Re: character encoding in RDF

On Wed, 29 Oct 2003 08:36:01 -0500 (EST), "Peter F. Patel-Schneider" <pfps@research.bell-labs.com> wrote:

> 
> In the abstract of RDF/XML Syntax Specification Revised (W3C Working Draft
> 10 October 2003) it is stated that the actions generate ``triples of the
> RDF graph as defined in RDF Concepts and Abstract Syntax'' ``written using
> the N-Triples RDF graph serializing format'' defined in RDF Test Cases.
> 
> In RDF Test Cases, Section 3.1, it is stated that ``[a]n N-Triples document
> is a sequence of US-ASCII characters''.  In Section 3, it is further
> specified that N-Triples documents are to be encoded as ``7-bit US-ASCII''.
> It is further specified in Section 3.1 that the only allowable characters
> in absoluteURIs and strings are the characters represented by code points
> from decimal 32 to decimal 126.  Characters outside of this range (and a
> few withing it) are encoded using a non-standard encoding.  
> 
> However, the strings allowed in RDF/XML documents are defined from Unicode
> strings.  This leads to a number of problems.
> 
> Section 6.1.6 of RDF/XML Syntax Specification Revised states that ``[t]he
> <>-quoted identifier accessor value [of a URI Reference Event] must use the
> N-Triple escapes for URI references ...''.  This statement, along with the
> way that these events are created seems to indicate that URI references in
> RDF/XML documents must use the N-Triple character encoding for Unicode, not
> any of the more usual encodings, such as UTF-8.

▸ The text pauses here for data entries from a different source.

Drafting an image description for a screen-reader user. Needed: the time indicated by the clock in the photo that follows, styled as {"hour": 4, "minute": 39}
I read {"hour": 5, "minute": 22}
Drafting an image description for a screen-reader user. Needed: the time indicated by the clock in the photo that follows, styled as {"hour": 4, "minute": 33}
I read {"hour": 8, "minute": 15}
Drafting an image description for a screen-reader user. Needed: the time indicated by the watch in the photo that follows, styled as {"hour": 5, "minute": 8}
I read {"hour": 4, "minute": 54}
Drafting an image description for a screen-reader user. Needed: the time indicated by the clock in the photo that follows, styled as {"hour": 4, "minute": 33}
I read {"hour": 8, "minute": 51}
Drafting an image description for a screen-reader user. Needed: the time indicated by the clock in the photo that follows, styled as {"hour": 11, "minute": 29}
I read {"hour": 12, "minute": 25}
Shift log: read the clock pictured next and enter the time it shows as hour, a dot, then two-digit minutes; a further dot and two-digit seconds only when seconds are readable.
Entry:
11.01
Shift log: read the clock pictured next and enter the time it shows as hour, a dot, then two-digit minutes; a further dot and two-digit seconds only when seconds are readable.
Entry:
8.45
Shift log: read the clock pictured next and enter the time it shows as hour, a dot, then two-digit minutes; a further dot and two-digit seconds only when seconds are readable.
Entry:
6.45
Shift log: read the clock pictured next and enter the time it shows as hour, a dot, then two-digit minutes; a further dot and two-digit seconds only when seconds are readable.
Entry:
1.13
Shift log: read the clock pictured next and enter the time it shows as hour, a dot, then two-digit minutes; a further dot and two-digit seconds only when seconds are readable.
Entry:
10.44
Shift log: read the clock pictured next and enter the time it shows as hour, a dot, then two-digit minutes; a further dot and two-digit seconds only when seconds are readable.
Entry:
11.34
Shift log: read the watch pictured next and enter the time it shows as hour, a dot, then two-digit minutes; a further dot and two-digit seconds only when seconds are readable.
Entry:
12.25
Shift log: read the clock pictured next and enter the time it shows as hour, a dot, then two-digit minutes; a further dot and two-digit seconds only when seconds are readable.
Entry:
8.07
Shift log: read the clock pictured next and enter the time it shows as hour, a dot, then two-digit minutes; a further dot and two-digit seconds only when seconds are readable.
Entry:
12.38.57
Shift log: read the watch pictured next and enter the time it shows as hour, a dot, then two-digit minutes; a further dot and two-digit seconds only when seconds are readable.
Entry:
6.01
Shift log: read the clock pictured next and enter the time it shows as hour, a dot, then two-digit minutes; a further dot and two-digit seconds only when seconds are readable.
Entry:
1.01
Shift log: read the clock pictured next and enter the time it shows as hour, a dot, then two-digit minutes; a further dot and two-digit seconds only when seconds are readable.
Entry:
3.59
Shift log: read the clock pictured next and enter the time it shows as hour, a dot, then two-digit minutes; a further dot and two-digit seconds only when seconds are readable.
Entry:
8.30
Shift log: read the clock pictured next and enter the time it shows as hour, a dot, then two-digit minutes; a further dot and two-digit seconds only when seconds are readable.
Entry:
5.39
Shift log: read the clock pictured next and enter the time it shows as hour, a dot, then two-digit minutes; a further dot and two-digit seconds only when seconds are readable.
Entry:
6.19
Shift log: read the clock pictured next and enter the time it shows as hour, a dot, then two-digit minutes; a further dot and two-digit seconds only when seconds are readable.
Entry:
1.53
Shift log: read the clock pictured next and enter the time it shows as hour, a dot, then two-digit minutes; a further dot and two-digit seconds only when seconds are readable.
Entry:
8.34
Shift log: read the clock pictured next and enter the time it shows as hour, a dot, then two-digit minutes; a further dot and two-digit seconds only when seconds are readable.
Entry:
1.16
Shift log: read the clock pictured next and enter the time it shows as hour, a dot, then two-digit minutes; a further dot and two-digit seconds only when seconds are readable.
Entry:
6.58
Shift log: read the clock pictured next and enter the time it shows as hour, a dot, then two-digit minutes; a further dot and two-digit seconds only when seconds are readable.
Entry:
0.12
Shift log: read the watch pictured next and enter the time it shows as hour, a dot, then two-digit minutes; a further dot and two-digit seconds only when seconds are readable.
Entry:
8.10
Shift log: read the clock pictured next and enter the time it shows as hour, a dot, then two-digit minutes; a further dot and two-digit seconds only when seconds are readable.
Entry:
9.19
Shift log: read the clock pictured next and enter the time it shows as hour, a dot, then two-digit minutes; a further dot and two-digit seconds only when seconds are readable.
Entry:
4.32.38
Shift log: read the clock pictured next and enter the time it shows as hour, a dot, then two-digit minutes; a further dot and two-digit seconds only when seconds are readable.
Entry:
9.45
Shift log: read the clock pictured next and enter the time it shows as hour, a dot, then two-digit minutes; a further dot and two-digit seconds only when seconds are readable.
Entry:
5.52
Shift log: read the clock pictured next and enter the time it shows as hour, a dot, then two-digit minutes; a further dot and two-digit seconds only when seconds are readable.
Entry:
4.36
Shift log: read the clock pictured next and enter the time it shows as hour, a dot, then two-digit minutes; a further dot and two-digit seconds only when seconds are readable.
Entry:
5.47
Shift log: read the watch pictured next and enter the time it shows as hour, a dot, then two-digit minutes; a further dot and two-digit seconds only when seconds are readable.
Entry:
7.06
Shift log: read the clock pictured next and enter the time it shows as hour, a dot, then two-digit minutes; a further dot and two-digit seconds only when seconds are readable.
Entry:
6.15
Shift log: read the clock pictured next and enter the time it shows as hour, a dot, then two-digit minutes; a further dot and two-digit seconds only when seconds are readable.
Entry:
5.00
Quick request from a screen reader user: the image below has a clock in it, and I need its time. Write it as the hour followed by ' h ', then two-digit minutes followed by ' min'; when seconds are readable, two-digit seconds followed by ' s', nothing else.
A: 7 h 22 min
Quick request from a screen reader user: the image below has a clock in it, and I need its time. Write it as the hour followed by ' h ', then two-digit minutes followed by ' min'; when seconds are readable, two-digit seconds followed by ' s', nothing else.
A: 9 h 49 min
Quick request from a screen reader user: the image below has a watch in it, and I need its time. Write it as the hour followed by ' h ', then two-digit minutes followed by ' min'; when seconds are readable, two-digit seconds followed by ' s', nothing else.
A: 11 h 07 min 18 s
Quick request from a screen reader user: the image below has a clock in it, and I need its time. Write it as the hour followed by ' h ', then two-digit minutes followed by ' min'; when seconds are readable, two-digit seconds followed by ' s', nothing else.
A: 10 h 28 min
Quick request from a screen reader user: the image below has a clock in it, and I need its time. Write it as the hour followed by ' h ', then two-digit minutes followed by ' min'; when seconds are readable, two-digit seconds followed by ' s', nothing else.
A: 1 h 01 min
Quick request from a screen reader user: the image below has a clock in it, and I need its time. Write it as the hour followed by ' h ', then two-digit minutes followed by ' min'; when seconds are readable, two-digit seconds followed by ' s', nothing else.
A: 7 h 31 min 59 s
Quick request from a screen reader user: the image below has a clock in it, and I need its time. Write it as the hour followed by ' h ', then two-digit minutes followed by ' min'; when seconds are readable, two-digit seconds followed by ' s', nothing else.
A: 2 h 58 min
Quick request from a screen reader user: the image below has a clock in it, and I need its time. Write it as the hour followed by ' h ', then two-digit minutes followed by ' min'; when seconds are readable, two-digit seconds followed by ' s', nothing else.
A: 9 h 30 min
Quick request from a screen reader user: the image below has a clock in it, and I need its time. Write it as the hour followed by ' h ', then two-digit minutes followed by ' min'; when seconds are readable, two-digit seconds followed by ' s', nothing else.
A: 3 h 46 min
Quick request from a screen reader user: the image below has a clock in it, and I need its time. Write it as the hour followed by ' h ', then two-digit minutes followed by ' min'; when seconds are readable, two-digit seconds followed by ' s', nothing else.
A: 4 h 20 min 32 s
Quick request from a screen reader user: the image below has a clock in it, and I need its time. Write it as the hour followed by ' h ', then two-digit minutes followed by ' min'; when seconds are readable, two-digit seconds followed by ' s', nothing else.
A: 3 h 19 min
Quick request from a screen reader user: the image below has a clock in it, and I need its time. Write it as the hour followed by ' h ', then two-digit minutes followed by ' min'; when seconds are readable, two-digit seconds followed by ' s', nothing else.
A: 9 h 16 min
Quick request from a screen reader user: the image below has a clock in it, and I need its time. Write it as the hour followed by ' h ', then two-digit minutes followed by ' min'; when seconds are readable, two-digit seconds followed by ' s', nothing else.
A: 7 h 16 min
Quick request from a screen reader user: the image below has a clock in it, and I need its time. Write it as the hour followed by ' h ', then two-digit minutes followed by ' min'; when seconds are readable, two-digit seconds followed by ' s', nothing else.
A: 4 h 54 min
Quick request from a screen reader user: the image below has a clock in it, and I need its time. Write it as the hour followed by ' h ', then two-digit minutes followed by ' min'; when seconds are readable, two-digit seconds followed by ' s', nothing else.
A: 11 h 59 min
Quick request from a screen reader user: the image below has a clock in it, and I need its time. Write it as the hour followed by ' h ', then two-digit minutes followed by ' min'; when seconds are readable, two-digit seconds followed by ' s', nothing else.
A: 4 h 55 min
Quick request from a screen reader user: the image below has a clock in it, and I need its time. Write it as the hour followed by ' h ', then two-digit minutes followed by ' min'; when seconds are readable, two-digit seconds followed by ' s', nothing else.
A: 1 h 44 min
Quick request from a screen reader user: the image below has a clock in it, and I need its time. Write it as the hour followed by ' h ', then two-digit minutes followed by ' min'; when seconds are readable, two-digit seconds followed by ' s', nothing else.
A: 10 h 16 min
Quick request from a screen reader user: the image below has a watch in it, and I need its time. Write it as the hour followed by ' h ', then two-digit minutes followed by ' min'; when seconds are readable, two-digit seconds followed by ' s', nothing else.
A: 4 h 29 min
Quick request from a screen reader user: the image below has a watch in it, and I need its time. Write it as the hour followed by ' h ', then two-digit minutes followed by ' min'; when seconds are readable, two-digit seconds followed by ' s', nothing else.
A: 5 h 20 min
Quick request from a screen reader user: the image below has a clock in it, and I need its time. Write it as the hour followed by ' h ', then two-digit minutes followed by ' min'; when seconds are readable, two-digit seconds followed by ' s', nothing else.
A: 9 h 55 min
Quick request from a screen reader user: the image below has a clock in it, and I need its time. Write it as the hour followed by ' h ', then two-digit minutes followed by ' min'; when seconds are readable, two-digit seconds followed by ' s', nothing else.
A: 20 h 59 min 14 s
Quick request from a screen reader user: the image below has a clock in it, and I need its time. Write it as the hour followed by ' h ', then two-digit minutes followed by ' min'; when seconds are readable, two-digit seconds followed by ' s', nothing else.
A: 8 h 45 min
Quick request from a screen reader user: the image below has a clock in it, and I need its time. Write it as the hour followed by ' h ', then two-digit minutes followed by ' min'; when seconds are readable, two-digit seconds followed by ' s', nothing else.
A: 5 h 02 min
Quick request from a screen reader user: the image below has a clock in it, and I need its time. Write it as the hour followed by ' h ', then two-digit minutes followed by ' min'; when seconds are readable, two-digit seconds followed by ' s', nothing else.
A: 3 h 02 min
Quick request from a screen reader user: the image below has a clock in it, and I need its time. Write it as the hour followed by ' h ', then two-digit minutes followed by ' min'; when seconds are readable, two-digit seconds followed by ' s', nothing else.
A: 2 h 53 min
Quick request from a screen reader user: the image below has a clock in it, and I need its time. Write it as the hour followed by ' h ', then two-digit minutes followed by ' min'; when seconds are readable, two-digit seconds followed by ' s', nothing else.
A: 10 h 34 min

RDF/XML is defined on the syntax data model events which are created
from Unicode strings.  The string-value accessors are for outputing the
events as strings, as N-Triples, which does not how the events were
created, from the XML input.

> Section 6.1.8 of RDF/XML Syntax Specification Revised states that ``[t]he
> double-quoted literal-value accessor value [of a plain literal event] must
> use the N-Triples escapes for strings ...''.  Again, this statement, along
> with the way that these events are created seems to indicate that URI
> references in RDF/XML documents must use the N-Triple character encoding
> for Unicode, not any of the more usual encodings, such as UTF-8.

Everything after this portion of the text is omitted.